A friend of mine used to call life “a bucket of shit with the handles on the insides.” I’m going to appropriate that now to the internet, thanks in large part to the disease of accepted bullying that happens every second of every day here — our formerly dignified selves taking a backseat to the worst humanity has to offer. What Novak experienced the night of the Oscars is an example of a typical day online – it has become so accepted, in fact, that almost everything and everyone is fair game for ridicule – the best way to handle it is to ignore it and go on with your life. I’m sorry that we aren’t better people. I’m sorry that you had the courage to face the public, 40 million people, who may or may not had their own things to say in the privacy of their own home, but that they took to Twitter and various — USELESS — gossip sites to make fun of your face. Just remember, it isn’t you. They (we) are addicted to the taste of blood.
But more than even that, I’m sorry that we live in a culture – and that Hollywood has become an industry that encourages “getting work done” in order to have a career. There is a reason why so few actresses go under the knife in the UK and other countries because they are allowed to age there. Their worth is beyond someone saying “she looks great for her age.” We live in a world that praises someone like Jane Fonda who gets all of the work done “right.” There are other examples – Sofia Loren, Raquel Welch – former beauties who had a skilled surgeon nip a little here, tuck a little here and aren’t we still falling all over ourselves at how young they STILL look because god knows that is all that matters — that we stay looking young.
So you’re kind of damned if you, damned if you don’t, Kim. Don’t get the work done and people say “I remember her when she looked beautiful.” Get the work done and people might say “doesn’t she look good?” But if it isn’t done “right” or if it is noticeable people will say “what happened to her?” You aren’t alone. Women are everywhere in my city with unrealistically swollen lips, puffy eyes, stretched back skin, giant rubber boobs, sucked in tummies – all trying to look like Nicole Kidman who injects to keep young looking, wears lots of sunscreen and works out like a madwoman. You see, this is the end result of a culture that values the worth of women by what they look like on the outside. It is ruining Hollywood. It is ruining women. Unfortunately, women are even worse when it comes to talking about how bad someone looks. Ever take a gander at those awful magazines in supermarkets? Perhaps we all feel so badly about ourselves we can’t really face the day unless someone else is taking a hit for cellulite or wrinkles or bad plastic surgery. Women punishing women. The endless awful cycle.
All of these things are separate issues from what you experienced the morning after the Oscars. What happens on Twitter now and in the comments sections of blogs where any user can sign up anonymously and say whatever they’re thinking, get a quick thrill from saying the unsayable, then sleep at night, knowing they caused someone somewhere great harm. On Twitter, the bullying mentality catches on wildfire – isn’t it fun to make fun? Didn’t we leave this all behind in high school? I guess we didn’t.
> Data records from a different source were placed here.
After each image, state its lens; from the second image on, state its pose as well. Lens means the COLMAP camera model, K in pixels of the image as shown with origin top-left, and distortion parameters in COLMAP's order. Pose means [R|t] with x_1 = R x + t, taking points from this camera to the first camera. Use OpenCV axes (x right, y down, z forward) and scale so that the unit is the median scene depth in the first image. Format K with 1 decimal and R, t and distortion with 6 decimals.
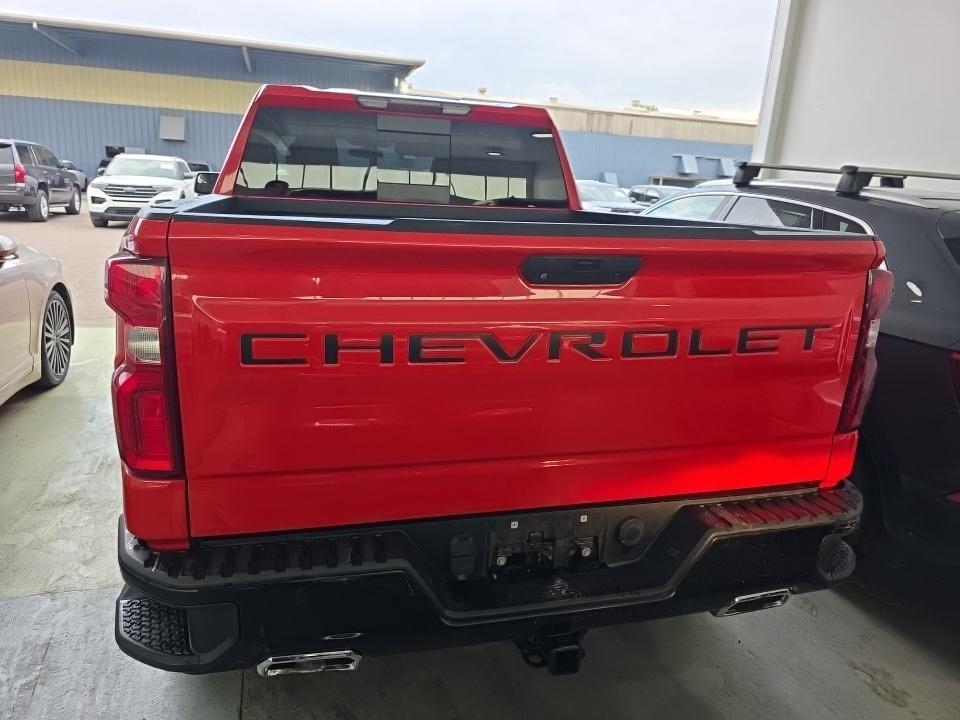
lens RADIAL K [[644.5, 0, 471.3], [0, 644.5, 348.9], [0, 0, 1]] dist [0.058612, -0.049650]
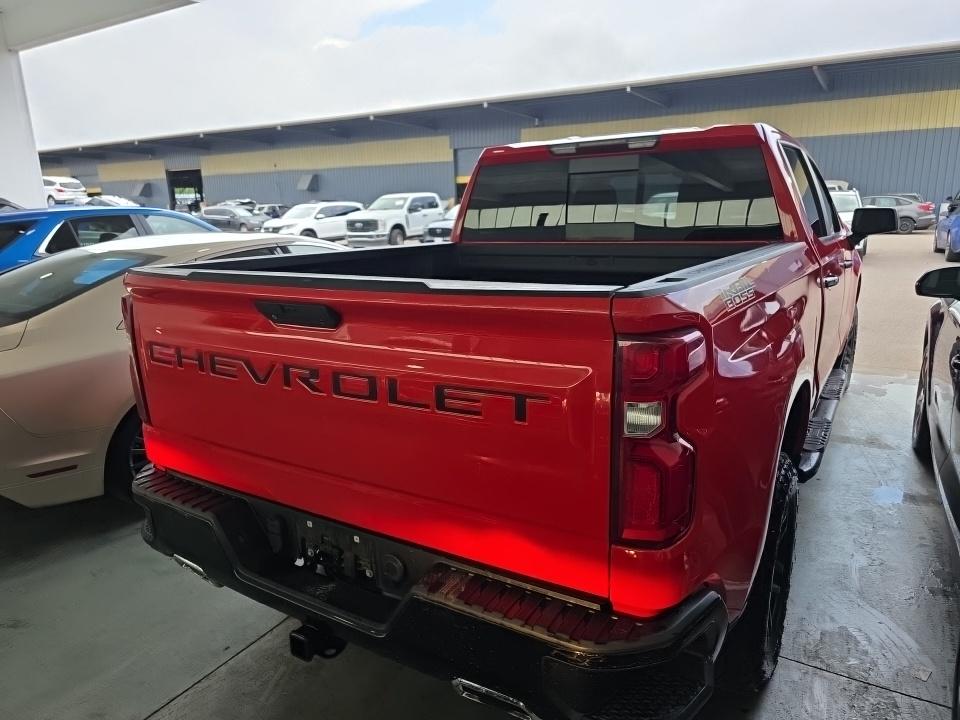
lens RADIAL K [[645.6, 0, 480.0], [0, 645.6, 360.0], [0, 0, 1]] dist [0.066745, -0.069004]
pose [[0.680667, 0.105190, -0.725002, 0.588147], [-0.122680, 0.992030, 0.028756, -0.052753], [0.722248, 0.069370, 0.688146, 0.201035]]
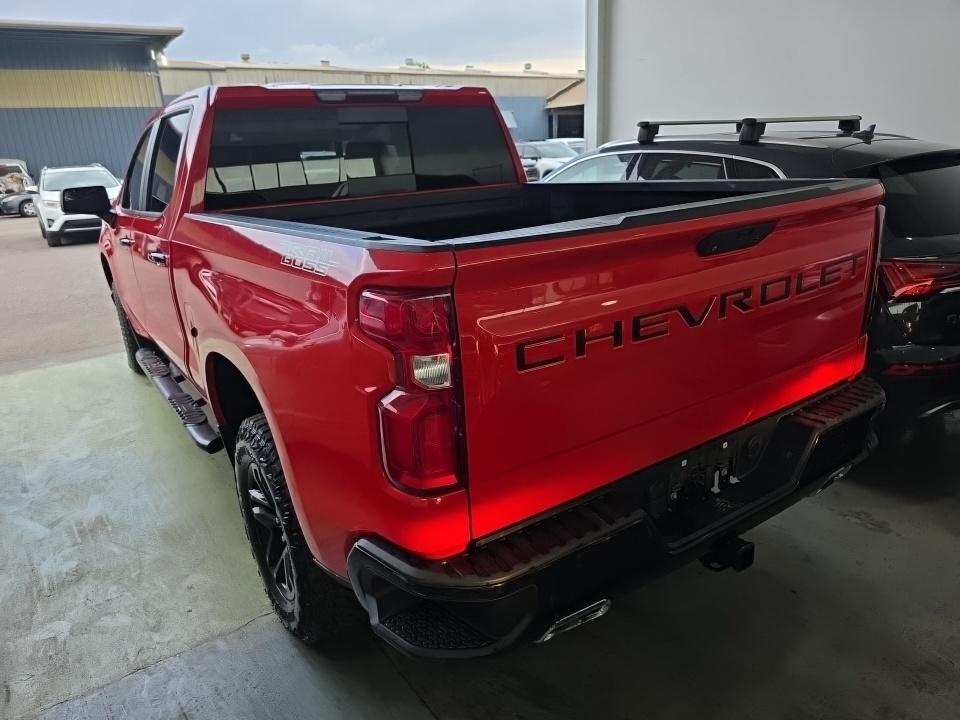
lens RADIAL K [[645.6, 0, 480.0], [0, 645.6, 360.0], [0, 0, 1]] dist [0.066745, -0.069004]
pose [[0.939366, -0.195961, 0.281408, -0.304794], [0.177219, 0.979970, 0.090839, -0.044571], [-0.293573, -0.035460, 0.955279, -0.007713]]
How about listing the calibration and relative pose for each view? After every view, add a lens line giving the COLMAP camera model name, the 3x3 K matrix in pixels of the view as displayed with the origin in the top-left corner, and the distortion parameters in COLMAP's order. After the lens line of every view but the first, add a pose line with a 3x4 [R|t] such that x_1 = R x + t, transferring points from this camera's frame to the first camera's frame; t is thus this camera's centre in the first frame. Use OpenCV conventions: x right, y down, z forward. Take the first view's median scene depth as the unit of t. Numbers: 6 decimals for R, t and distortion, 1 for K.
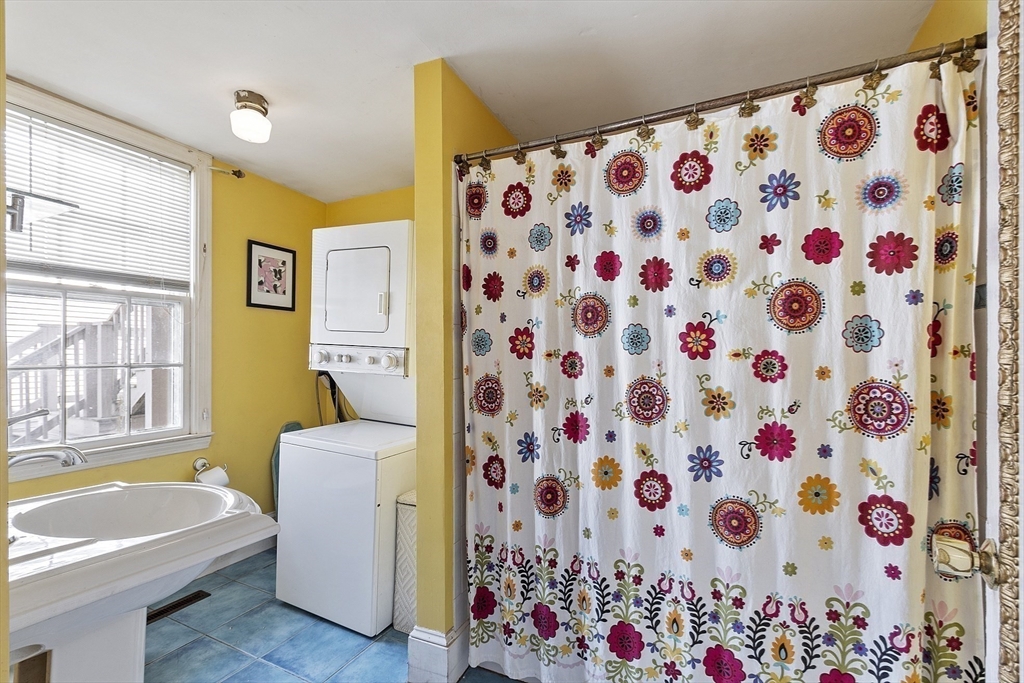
lens RADIAL K [[452.0, 0, 511.3], [0, 452.0, 354.7], [0, 0, 1]] dist [-0.000442, -0.000091]
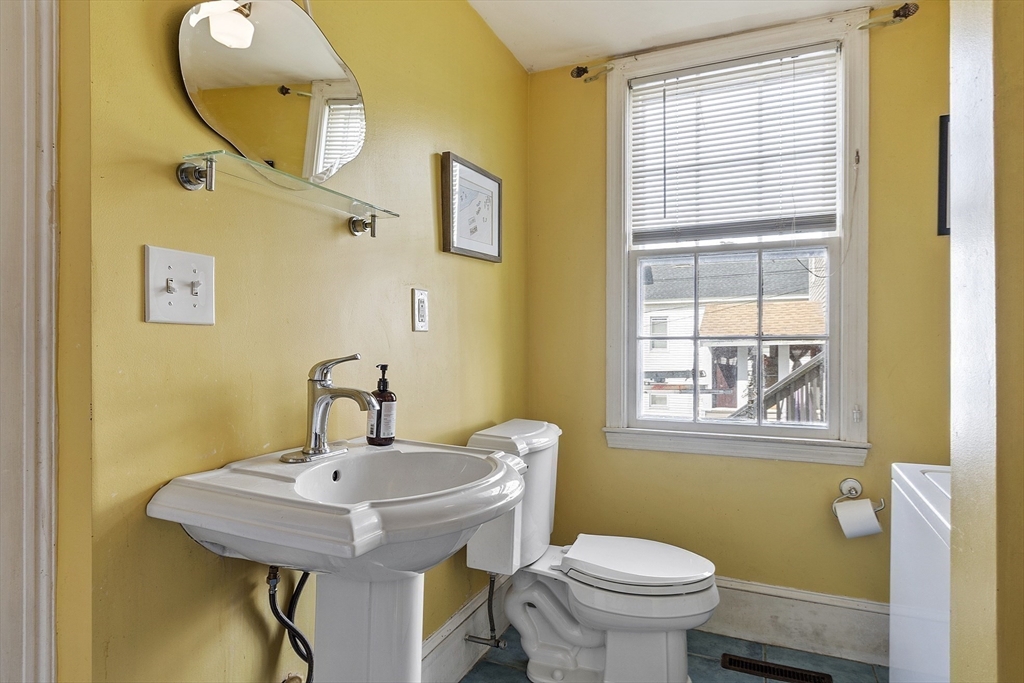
lens RADIAL K [[739.3, 0, 586.9], [0, 739.3, 340.1], [0, 0, 1]] dist [0.008588, 0.000812]
pose [[-0.033442, 0.011731, -0.999372, 0.409450], [0.008710, 0.999897, 0.011446, 0.011110], [0.999403, -0.008322, -0.033541, 0.665772]]
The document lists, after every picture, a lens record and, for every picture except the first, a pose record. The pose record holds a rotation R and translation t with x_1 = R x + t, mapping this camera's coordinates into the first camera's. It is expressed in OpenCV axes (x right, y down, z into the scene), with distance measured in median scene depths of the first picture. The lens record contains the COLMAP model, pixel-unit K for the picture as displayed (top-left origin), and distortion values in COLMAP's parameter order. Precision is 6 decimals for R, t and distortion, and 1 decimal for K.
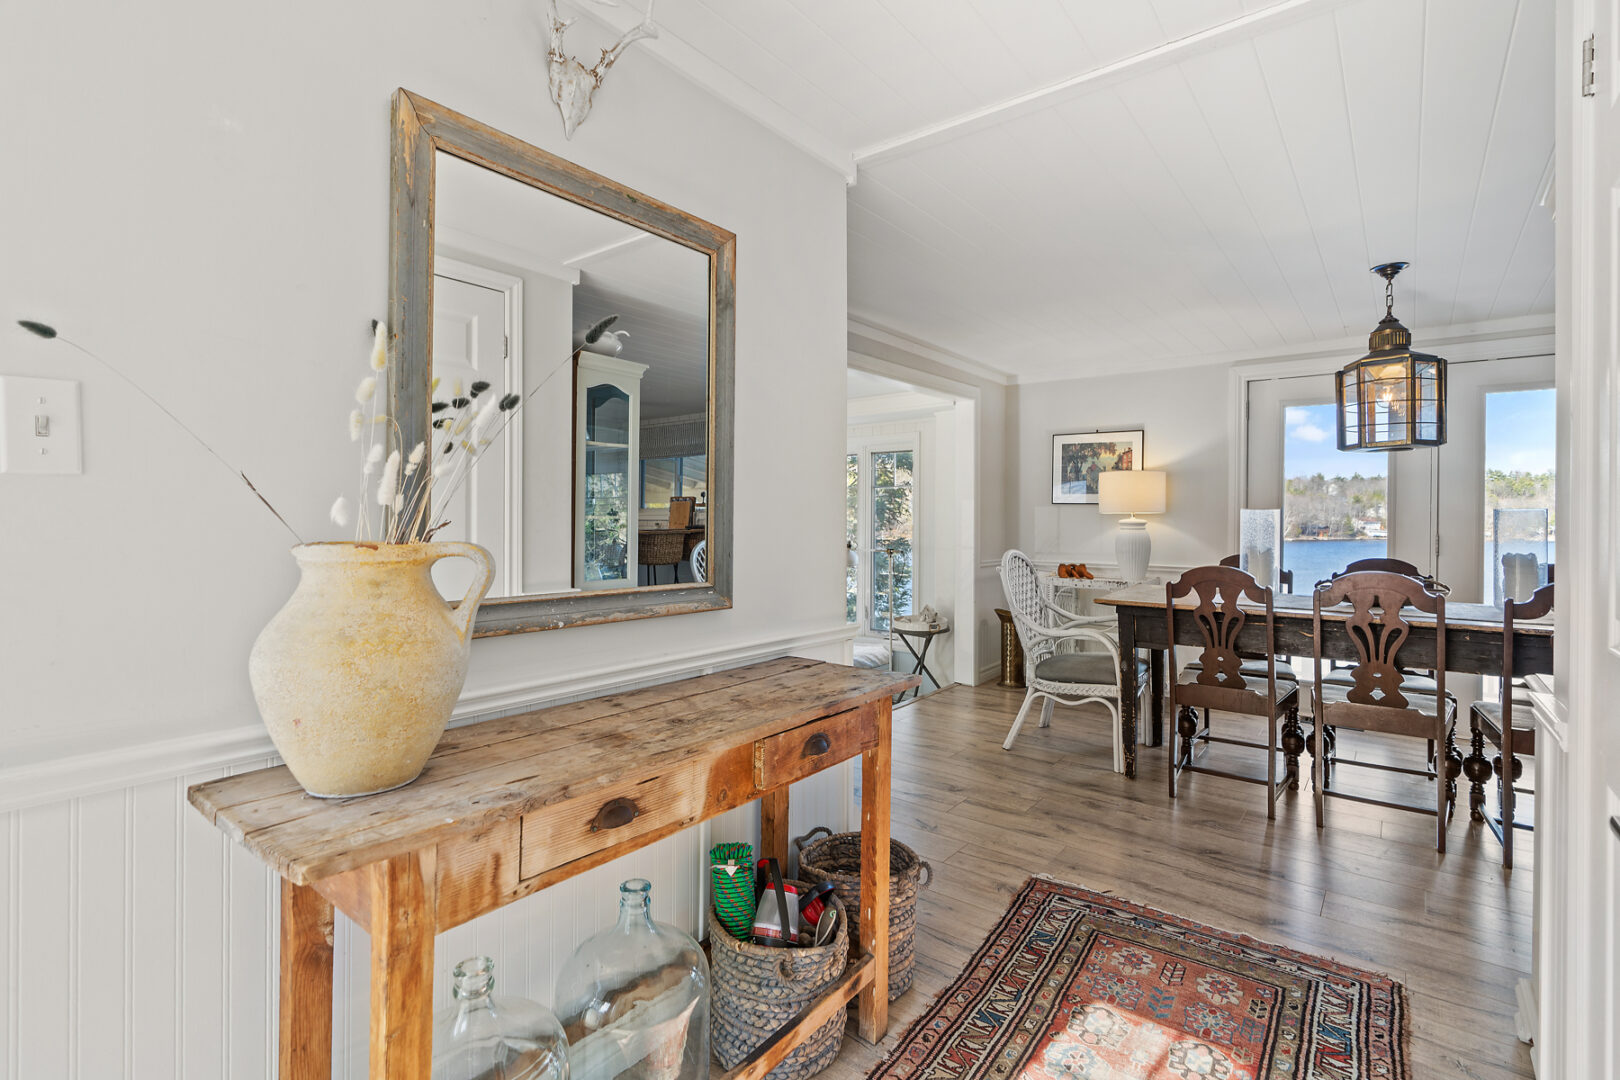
lens RADIAL K [[740.4, 0, 803.4], [0, 740.4, 524.9], [0, 0, 1]] dist [-0.010148, -0.000482]
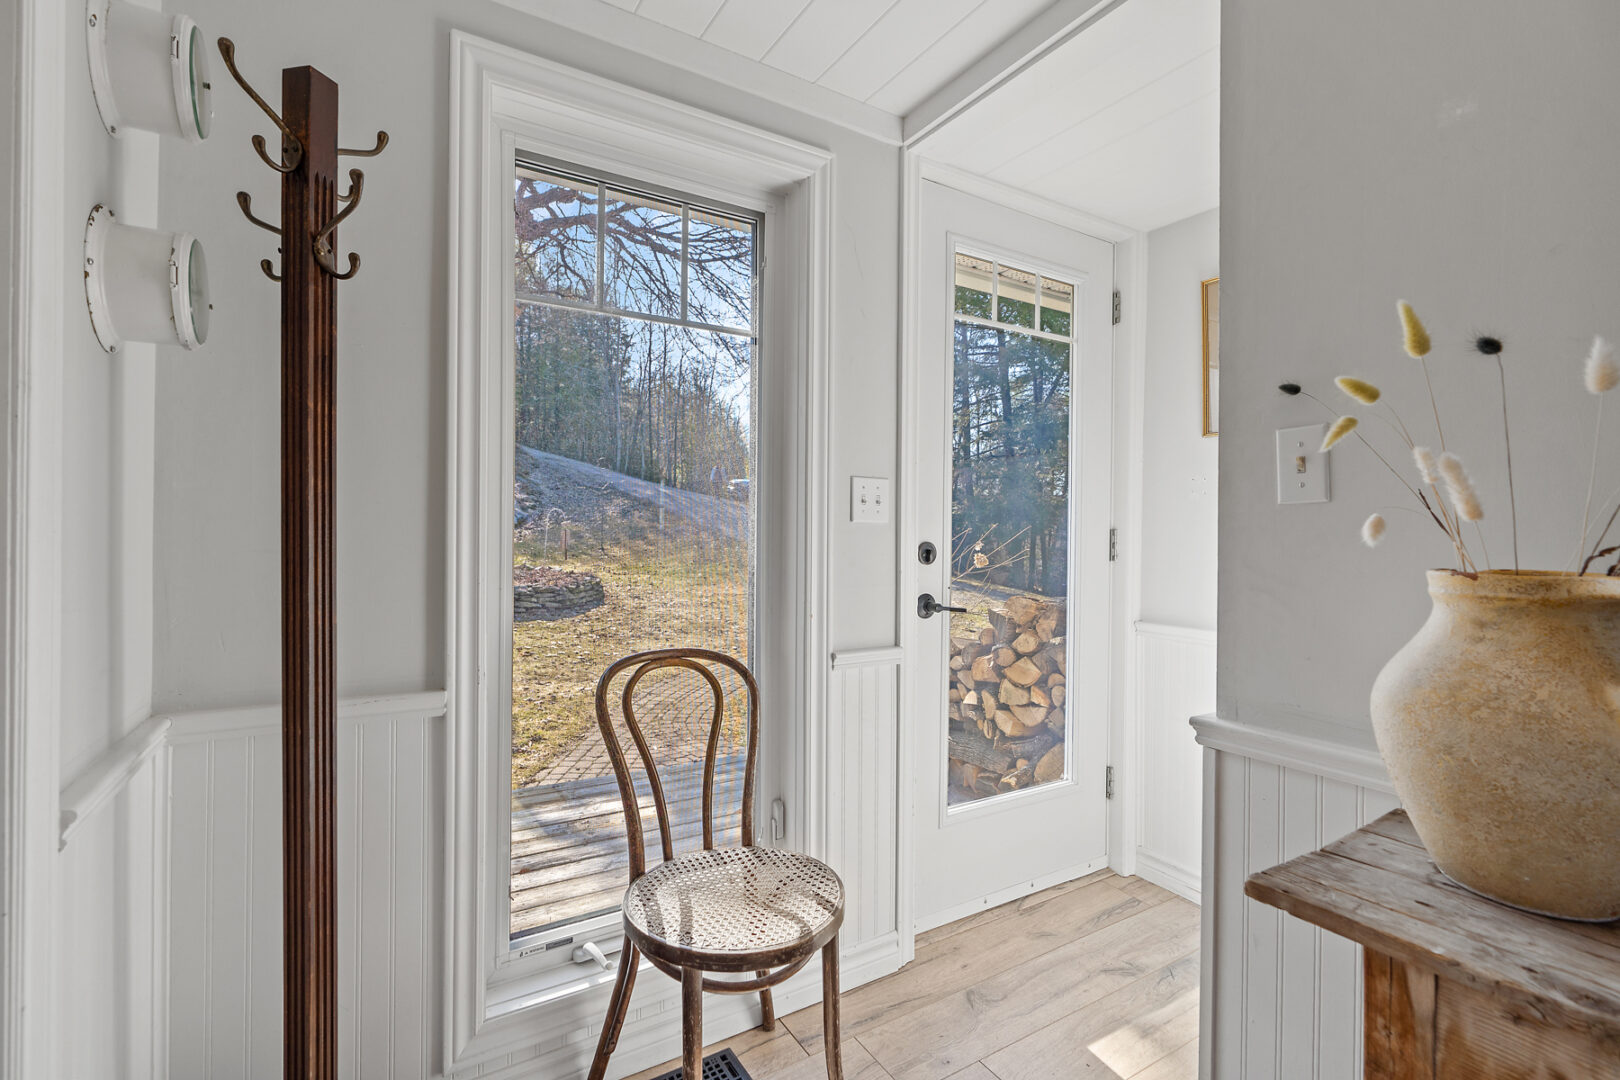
lens RADIAL K [[740.4, 0, 814.6], [0, 740.4, 531.6], [0, 0, 1]] dist [-0.010148, -0.000482]
pose [[-0.347388, -0.009039, -0.937678, 0.396291], [-0.013991, 0.999892, -0.004456, -0.004129], [0.937617, 0.011571, -0.347477, 0.624835]]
We have an enormously powerful tool at our disposal and this is how we choose to use it. Ain’t we a grand species?
The only way to console yourself over this is the simple truth that none of it means anything. It is chew for the day, spit gathered in an overflowing spittoon until the next item for ridicule presents itself. The worst thing the media can do – and they do it all of the time – is pay any attention to globs of spit whose only future includes being flushed down the toilet. Any sentence on a news program that begins with “people on Twitter…” Lazy journalism that isn’t worthy of anyone’s time.
There isn’t much left to say except this: you’re still here. You’re still alive. What remains of your life, with or without the assclowns online, is a gift. It matters less what your face looks like and more that your soul is in intact. The only upside to your appearance at the Oscars is to perhaps remind women that sometimes those surgeries won’t earn them Jane Fonda-like status in the tribe. Sometimes it isn’t a way to age backwards in hopes of keeping that admiration we only really get freely when we’re young.